Kenji is pulling me through the maze.

We sidestep boxes of all different sizes, careful not to trip over electrical cords and the machinery used to move the heavier items. There are rows and rows and more rows divided into even more rows that house everything in very organized sections. I notice there are labels on every shelf and in all the aisles, but I can’t get close enough to read them.

When we finally make it to the end of the storage room, there are two huge, fifty-foot doors that lead to the exit. This is clearly a loading zone for trucks and tanks. Kenji grabs my arm and keeps me close as we pass several guards stationed by the exit. We dart through the trucks parked all around the loading zone, until we finally get to the meeting point where we’re supposed to find Warner.

I wish Kenji could’ve been around to make me invisible when I first tried to get on and off base. It would’ve been so
nice to just walk out like a human being, instead of being carted through the halls, jolting and teetering and clinging to the legs of a wheeling tray table.

Warner is leaning against a tank.

Both doors are open, and he’s looking around like he might be overseeing the work being done with the loading units. He nods to several soldiers as they pass.

We clamber into the passenger side unnoticed.

And just as I’m about to whisper a notification to Warner, he walks around to the passenger side, says, “Watch your legs, love,” and shuts the door.

And then he climbs into the other side. Starts driving.

We’re still invisible.

“How did you know we were in here?” Kenji asks immediately. “Can you, like, see invisible people, too?”

“No,” Warner says to him, eyes focused in front of him. “I can feel your presence. Hers, most of all.”

“Really?” Kenji says. “That’s some weird shit. What do I feel like? Peanut butter?”

Warner is unamused.

Kenji clears his throat. “J, I think you should switch spots with me.”

“Why?”

“I think your boyfriend is touching my leg.”
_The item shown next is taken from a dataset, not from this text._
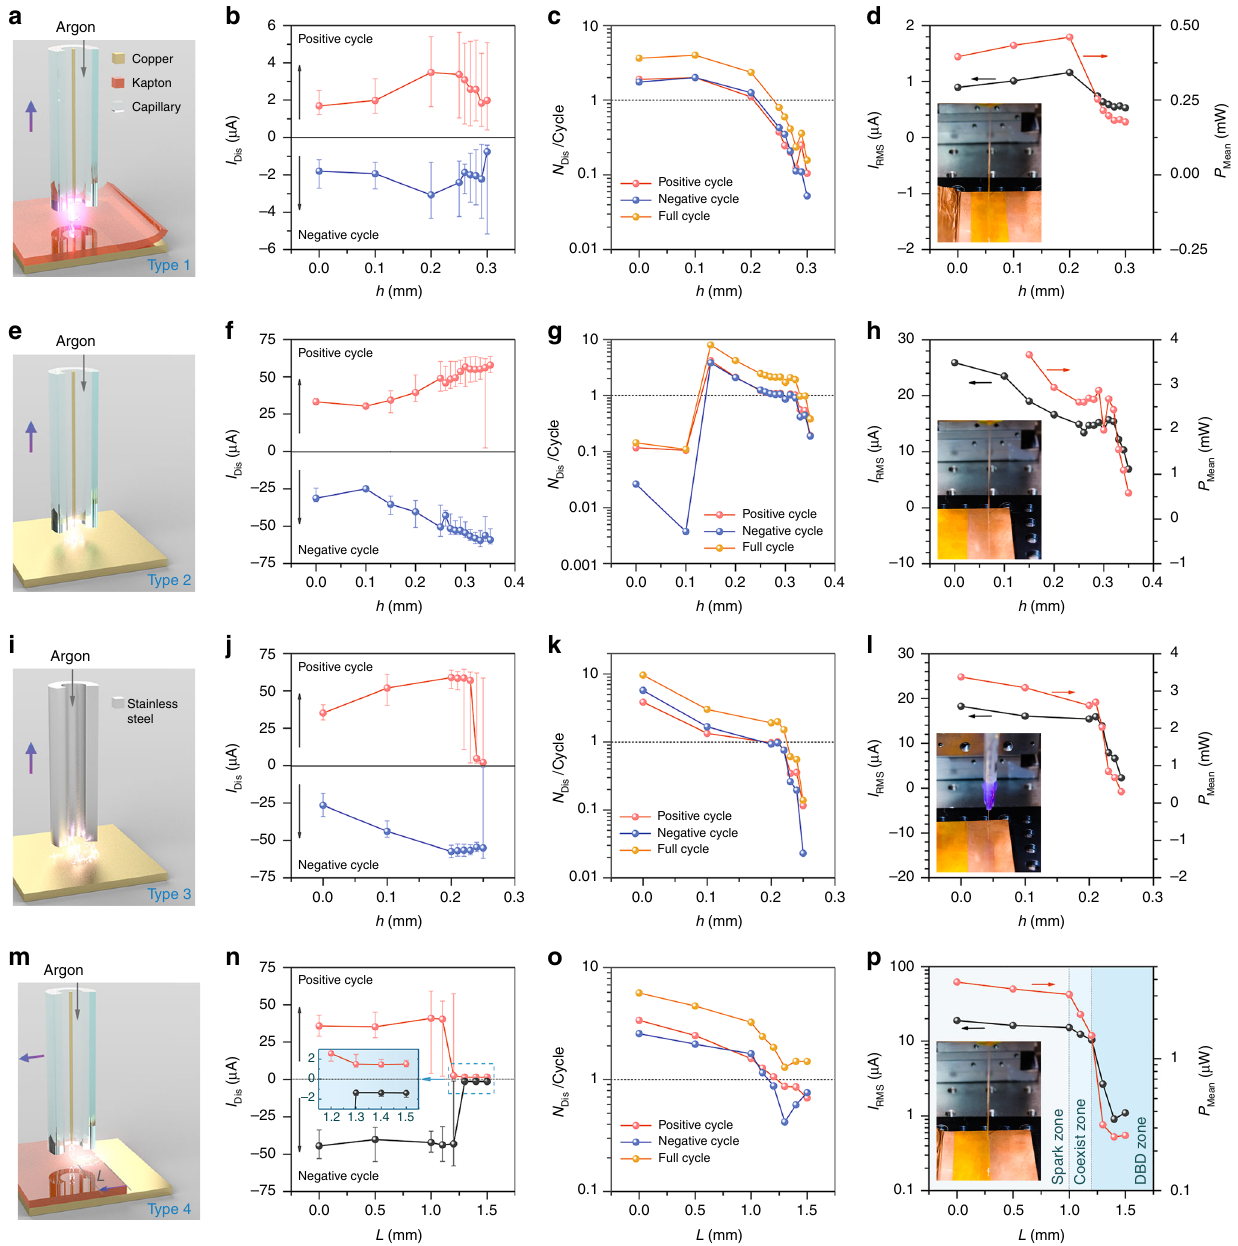
Fig. 4 Discharge characteristics change with distance between the electrodes in different discharges. a – d In dielectric barrier discharge (DBD) plasma (type 1), discharge current, time averaged number of discharge per cycle, effective value of current and mean power change (same characteristics as follows) when lifting the capillary with the copper wire electrode from the Kapton surface. In b , the symbol of ball means the median value and error bar indicates the range from 10% to 90% of the whole sampling data (similar as follows). e – h In microspark discharge (type 2), there is no dielectric fi lm between the two electrodes. At the beginning of lifting the copper wire, there is a continuous discharge path between the two electrodes which results in no pulsed discharge current detected ( g ) but high effective value of current just like short circuit current ( h ). i – l Another type of microspark discharge (type 3) with a stainless-steel capillary tube. m – p Holding the height of 0.20 mm, capillary moving horizontally from the border of copper and Kapton towards left which leads to the obvious changes of discharge mode and status from microspark to DBD plasma. p The current and power are both much higher in spark zone than those in DBD zone, and they decline sharply in the coexist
“You flatter yourself,” Warner says.

“Switch spots with me, J. He’s making me feel all goosebumpy and shit, like maybe he’s about to knife me.”
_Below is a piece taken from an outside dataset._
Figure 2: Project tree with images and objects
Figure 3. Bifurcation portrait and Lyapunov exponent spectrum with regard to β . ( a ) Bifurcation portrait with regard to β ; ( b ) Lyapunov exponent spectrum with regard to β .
“Fine.” I sigh. I try clambering over him, but it’s difficult,
considering I can see neither my own body nor his.

“Ow—
dammit
—you almost kicked me in the face—”

“Sorry!” I say, trying to scramble over his knees.

“Just move,” he says. “God, how much do you weigh—”

He shifts, all at once, slipping out from under me, and gives me a small shove to move me over.

I fall face-first into Warner’s lap.

I hear Warner’s brief, sharp intake of breath, and I scramble upright, blushing so hard, and I’m suddenly so relieved no one can see me right now.

I want to punch Kenji in the nose.

No one talks much after that.

As we get closer to unregulated territory, the scenery starts to change. The simple, signless, semipaved roads give way to the streets of our old world. The houses are painted in shades that promised to be colorful once upon a time, and the roads are lined with sidewalks that might’ve carried children safely home from school. The houses are all falling apart now.

Everything is broken, dilapidated. The windows boarded up. The lawns overgrown and iced over. The winter bite looks fresh in the air, and it casts a gloom over the scene in a way that says this all might be different in another season. Who knows.

Warner stops the tank.

He climbs out and walks over to our door, just in case anyone is still out here, and makes it seem as though he’s
opening it for a specific reason. To check the interior. To examine a problem.

It doesn’t matter.

Kenji jumps out first, and Warner seems to be able to tell that he’s gone.

I reach for Warner’s hand, because I know he can’t see me. His fingers immediately tighten around mine. His eyes are focused on the floor.

“It’s going to be okay,” I tell him. “Okay?”

“Yes,” he says. “I’m sure you’re right.”

I hesitate. “Will you be back soon?”

“Yes,” he whispers. “I’ll return for you in exactly two hours. Will that be sufficient time?”

“Yes.”

“Good. I’ll meet you back here, then. In this exact location.”

“Okay.”

He says nothing for a second. Then, “Okay.”

I squeeze his hand.

He smiles at the ground.

I stand up and he shifts to the side, allowing me room to get by. I touch him as I move past, just briefly. Just as a reminder. That I’m here for him.

He flinches, startled, and steps back.

And then he climbs into the tank, and leaves.